For many years Stocks have been a popular feature of beds, borders and cottage gardens across garden designs in Ireland. Their soft grey and green foliage and densely clustered flowering spikes are known to most landscape gardeners in Ireland. They have a lovely fragrance which hangs in the air around them and makes them a delight in any garden. Despite the Mattiola or Stocks being so popular they are still a fairly complex flower. You need a fair bit of skill to raise them successfully for your garden design.
Varieties
There are four basic groups. The first one is the Ten Week Stock group with M. incana as a parent. These plants are treated as half hardy annuals, sown in the spring under glass and then bedded out to flower in the summer about 10 weeks later. Their standard height is 1/5 foot but there are variations ranging from the Dwarf Ten Week Stock to the Excelsior and Mammoth strains.

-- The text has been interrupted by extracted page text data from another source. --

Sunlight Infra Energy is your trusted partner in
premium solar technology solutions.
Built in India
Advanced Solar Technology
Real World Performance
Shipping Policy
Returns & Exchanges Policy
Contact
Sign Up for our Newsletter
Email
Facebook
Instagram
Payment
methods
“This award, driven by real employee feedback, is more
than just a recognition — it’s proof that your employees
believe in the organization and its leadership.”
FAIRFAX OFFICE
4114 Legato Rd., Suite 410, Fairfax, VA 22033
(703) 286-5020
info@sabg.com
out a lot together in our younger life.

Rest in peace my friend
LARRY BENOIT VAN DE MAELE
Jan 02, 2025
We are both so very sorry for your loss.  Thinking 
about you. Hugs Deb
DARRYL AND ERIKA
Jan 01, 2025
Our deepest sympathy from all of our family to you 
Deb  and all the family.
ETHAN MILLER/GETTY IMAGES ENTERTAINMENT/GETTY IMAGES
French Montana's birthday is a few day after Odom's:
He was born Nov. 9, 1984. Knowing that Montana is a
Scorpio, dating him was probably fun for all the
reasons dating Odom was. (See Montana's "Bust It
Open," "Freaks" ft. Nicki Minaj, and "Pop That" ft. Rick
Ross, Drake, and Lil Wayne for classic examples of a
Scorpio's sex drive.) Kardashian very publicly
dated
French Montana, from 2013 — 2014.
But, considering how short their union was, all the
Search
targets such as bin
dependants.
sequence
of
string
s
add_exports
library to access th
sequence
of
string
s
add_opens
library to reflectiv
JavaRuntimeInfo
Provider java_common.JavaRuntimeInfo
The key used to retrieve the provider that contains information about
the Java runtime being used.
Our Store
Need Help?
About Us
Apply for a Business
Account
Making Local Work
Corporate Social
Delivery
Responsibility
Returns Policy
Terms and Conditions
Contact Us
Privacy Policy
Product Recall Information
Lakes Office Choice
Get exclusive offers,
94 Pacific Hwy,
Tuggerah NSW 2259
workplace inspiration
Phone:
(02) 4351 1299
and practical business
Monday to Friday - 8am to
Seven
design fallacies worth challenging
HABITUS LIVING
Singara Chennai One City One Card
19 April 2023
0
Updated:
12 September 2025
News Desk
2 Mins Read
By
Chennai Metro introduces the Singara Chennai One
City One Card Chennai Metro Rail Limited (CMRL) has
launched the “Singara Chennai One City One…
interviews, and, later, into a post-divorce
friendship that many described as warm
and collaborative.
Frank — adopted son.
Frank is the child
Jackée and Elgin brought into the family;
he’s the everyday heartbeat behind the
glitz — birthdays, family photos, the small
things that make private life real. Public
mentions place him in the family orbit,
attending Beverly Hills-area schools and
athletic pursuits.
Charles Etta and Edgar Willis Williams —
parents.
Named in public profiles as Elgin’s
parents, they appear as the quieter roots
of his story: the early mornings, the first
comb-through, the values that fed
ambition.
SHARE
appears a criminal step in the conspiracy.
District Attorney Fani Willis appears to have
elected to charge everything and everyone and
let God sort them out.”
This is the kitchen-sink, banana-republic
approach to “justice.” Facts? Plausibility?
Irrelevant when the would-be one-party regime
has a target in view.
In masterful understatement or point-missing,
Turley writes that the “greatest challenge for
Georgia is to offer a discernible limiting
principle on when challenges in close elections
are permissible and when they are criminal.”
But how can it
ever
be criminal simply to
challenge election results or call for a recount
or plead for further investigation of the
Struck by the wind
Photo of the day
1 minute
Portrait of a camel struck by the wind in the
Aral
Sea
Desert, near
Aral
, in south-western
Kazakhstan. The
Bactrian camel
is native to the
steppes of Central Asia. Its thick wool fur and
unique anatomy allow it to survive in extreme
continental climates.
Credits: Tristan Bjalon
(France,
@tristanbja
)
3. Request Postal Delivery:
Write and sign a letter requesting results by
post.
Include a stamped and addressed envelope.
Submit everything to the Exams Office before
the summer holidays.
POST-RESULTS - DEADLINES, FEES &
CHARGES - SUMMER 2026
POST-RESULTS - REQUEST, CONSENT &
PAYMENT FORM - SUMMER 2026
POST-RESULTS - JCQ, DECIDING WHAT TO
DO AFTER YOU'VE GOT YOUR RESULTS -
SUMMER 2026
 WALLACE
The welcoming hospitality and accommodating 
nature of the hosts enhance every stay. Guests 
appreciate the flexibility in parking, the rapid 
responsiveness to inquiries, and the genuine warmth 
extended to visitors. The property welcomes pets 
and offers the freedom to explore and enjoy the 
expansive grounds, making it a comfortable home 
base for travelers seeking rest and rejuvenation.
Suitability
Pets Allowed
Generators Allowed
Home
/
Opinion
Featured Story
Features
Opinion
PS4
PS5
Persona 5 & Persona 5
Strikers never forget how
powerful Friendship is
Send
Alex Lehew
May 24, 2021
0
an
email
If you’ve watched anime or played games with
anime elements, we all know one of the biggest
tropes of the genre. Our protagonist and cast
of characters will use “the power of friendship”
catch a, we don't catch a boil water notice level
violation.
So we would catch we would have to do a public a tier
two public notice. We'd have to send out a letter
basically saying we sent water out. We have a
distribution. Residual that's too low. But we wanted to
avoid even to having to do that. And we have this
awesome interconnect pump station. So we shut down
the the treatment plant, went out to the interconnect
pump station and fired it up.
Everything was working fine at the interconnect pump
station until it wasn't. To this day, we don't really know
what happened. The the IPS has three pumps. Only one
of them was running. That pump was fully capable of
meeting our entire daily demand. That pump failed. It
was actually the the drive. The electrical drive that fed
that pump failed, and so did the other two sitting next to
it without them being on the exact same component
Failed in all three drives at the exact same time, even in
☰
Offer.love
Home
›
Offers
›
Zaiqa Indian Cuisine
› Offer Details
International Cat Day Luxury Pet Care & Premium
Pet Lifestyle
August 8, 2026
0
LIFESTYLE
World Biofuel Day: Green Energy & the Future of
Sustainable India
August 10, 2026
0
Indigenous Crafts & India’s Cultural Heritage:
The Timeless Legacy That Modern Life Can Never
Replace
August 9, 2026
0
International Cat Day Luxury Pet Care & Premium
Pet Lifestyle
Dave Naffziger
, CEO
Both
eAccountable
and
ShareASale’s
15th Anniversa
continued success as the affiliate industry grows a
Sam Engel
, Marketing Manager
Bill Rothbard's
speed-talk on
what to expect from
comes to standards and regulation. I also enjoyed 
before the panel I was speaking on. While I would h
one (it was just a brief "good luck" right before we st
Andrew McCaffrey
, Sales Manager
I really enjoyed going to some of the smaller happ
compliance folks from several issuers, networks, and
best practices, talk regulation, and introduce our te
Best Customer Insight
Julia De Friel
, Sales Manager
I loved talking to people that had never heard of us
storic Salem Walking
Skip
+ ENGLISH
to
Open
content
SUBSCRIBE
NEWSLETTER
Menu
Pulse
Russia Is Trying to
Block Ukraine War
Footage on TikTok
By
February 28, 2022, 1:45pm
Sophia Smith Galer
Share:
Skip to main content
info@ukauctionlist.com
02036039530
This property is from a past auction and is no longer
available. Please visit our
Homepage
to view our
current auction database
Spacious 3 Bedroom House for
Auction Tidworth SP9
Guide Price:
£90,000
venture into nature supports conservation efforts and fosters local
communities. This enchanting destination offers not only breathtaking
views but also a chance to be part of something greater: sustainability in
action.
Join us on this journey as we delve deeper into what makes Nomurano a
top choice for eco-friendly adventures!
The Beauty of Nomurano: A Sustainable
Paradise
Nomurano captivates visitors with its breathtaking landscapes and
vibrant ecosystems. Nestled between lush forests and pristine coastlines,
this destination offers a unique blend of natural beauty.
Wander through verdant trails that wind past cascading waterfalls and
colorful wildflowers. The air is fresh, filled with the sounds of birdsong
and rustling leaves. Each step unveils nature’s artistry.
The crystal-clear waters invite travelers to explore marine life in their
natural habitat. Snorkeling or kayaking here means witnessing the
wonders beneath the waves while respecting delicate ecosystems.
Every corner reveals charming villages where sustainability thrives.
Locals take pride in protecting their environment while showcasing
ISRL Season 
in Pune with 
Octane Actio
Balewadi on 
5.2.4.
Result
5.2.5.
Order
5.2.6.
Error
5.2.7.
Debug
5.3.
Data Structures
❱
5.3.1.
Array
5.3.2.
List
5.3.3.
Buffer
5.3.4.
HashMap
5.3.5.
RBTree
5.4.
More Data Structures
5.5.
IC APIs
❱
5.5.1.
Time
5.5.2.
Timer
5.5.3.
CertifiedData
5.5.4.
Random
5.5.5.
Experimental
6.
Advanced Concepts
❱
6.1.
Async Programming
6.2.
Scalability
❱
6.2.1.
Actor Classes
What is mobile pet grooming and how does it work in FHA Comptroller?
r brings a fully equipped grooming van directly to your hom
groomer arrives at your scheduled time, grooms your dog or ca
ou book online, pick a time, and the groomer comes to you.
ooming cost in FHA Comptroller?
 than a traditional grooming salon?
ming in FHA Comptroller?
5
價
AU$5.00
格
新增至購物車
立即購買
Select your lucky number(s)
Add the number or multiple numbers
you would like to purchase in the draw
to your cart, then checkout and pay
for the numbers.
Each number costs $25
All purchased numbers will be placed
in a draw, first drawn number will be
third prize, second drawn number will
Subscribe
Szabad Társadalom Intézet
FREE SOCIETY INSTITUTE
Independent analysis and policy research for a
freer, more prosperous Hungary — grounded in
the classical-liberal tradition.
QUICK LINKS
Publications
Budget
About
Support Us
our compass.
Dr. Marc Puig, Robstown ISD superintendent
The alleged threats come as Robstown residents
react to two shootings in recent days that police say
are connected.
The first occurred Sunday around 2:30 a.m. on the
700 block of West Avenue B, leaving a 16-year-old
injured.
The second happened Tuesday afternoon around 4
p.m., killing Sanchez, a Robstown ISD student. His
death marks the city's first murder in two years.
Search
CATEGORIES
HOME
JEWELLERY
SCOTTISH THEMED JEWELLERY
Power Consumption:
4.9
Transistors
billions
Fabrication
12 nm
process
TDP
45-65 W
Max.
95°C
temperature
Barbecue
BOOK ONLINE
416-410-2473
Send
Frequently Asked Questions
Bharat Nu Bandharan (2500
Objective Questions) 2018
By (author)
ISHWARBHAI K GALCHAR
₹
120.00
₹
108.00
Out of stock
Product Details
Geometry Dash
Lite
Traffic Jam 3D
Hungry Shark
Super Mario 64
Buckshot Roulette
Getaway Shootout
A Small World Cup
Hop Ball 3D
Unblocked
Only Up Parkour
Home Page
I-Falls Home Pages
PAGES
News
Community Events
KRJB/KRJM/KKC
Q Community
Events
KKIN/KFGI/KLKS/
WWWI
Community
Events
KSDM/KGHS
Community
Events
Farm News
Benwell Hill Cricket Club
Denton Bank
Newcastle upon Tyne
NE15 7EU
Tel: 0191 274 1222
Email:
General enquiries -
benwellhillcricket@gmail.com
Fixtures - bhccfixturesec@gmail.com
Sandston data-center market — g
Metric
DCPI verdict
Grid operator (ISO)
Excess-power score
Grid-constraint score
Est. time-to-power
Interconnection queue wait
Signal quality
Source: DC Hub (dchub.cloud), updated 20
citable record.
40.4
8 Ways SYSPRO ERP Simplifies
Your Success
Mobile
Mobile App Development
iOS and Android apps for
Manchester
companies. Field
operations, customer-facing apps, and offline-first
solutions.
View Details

There is a small third group, the East Lothian Stock which can be grown as either a half hardy annual or a biennial, and there is a fourth group which is quite different from the others. This is the Night Scented Stock. It is a hardy annual, sown in spring where it is to flower and the 1 Foot plants bear insignificant flowers which close during the day.
Top Landscaper Tips
1) Any well drained garden soil will do and the Mattiola or Stocks Flower will thrive in sun or light shade.
2) They grow between 1 and 2 1/5 feet.
3) The flowering period is from June to August (10 week stock group) or March to May (Brompton stock group).
4) Do not over water this flower.
5) Handle by the leaves and not the stem.